### Study text:
At this year’s annual gathering of the Community of Writers at Squaw Valley, I was honored to give the opening talk. Here are my remarks.
I’m so happy to be here… to help celebrate the rollicking and generous spirit that has infused our Community all these years.
How many first-timers are here today? Raise your hands…
Well, for you newbies, you’ll see what I mean about community spirit here during the Follies later in the week. Or you may discover it while connecting with other writers over dinner or while hiking on Thursday with your fellow work-shoppers.
I have vivid memories of how I felt my first time.
I’d been a newspaper and magazine journalist for decades….and I felt way out of my comfort zone with so all these fiction writers. The workshop leaders and notable alumnae at Squaw that year, at least on paper, seemed like an intimidating bunch. Amy Tan, Jim Houston, and Annie Lamott were all there my first week.
I remember rooming with a much younger writer from L.A. – someone who was writing fiction involving cyber-sex, as I recall. I can only guess what she thought about getting stuck with a Wall Street Journal reporter. While my roommate spent every night partying with other writers, I was a mom reading my manuscripts in the evenings, missing the five and seven-year-old boys I’d left at home.
But, for me, the most lasting gift of that first summer was finding my community. For many years, I’ve come to the valley: first as a participant in the non-fiction workshop, then as a staffer and, eventually, as a board member… I’ve discovered a group of people from different places and life circumstances who have one thing in common…
… a love of and dedication to the art of storytelling. And a belief that carefully crafted words matter. The famous writers among us and the newbies all have at least one thing in common – we’re here together struggling over the craft of how to best put words to paper.
Now, some of those same people I spent a week with fifteen years ago have become some of my closest and most trusted friends. Through three books and many articles, the nonfiction author and staff member Frances Dinkelspiel has been my first reader…
…and the nonfiction writing group in San Francisco she invited me to join after we met at Squaw, North 24th Writers, has become my life raft, helping me develop my craft. This has been especially valuable to me lately. Many of us are struggling to stay afloat in a world where we’re being told, over and over, that our work as storytellers doesn’t matter.
Since our work as writers is mostly solitary, the question many of us are grappling with is how to summon up the concentration required to produce deep and honest writing, especially a time when politics is so depressing and scary. How do we keep going…?
Well, I’m going to make the case for finding and building a writing community…
The way I’ve tried to do it is by reaching out to other writers for support and encouragement – the antidote to standing by myself at my writing desk every day and living in my own head so much, usually in the nineteenth century!
I work best in the morning so you’ll find me at my desk from about eight until noon each day. When I’m deep into a project, I’ll start the day by meditating – I use one of the meditation apps – and I force myself to ignore the news and email until after I’ve gotten my writing done.

### Instrument reading data:

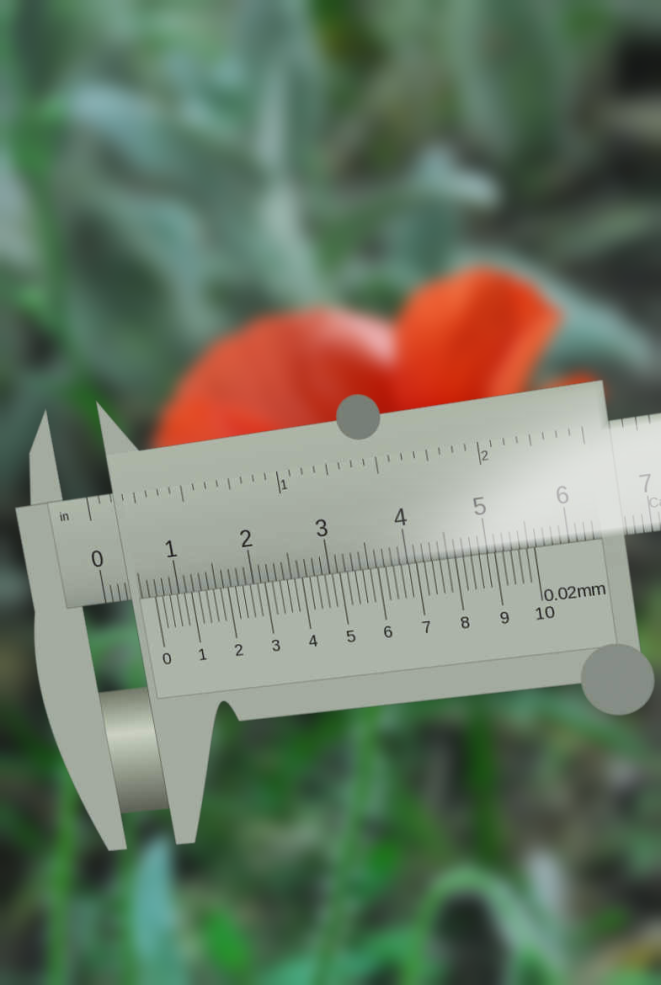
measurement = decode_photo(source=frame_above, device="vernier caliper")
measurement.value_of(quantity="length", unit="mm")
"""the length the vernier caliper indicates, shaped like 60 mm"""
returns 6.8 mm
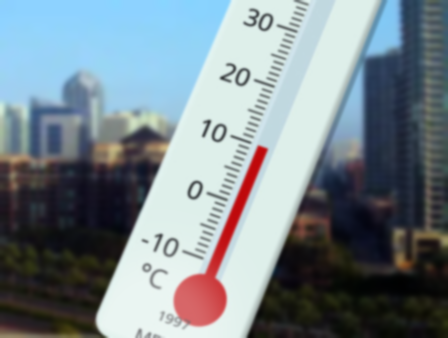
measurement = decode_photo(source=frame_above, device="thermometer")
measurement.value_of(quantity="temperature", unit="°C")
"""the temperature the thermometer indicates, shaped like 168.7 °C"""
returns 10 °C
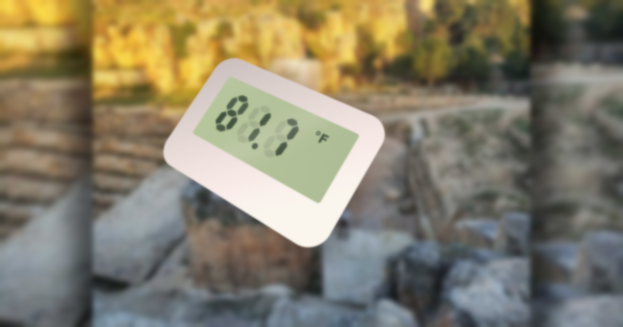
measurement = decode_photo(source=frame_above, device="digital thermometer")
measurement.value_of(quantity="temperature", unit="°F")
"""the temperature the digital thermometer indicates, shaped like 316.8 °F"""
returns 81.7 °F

### Directive A:
In the talk on writing community, who has been the speaker's first reader through three books and many articles?
### Directive B:
Extend the talk on writing community, picking up after its last sentence.

### Answer space A:
Frances Dinkelspiel, a nonfiction author and staff member.

### Answer space B:
After that, I turn outward: I take walks with friends and spend a lot of time in the afternoons doing research in libraries and attending bookstore readings. I try my best to show up for the readings of friends I’ve met here and in other parts of the writing community.
That’s one of the reasons I’m so grateful for the friends I’ve made here – and for the wider literary community that is thriving in California, thanks to so many grassroots organizations like the Community of Writers and California’s great community colleges and university system.
Up and down the state, tiny workshops and reading series take place up that connect writers and readers. At libraries and gatherings like this one that offer platforms to women, to writers of color, to older people, and to LGBTQ people. That’s a quiet, but very powerful form of resistance – a way to come together and value each other by listening.
I’d like to tell you a story about how the Community of Writers offered a welcome to someone who lived on the margins of society. To me, this is a story about embracing difference and generosity of spirit – qualities I hope you’ll experience this week.
His name was Paul Radin. Old-timers might remember his dramatic entrance one summer to our annual gathering when he arrived on horseback, wearing his flat-brimmed hat and western boots.
He lived on a property his family owned on the Truckee River, close to nature and to Squaw Valley, and, although he was born in Boston to a Jewish family, he immersed himself in Native American culture, often attending pow-wows.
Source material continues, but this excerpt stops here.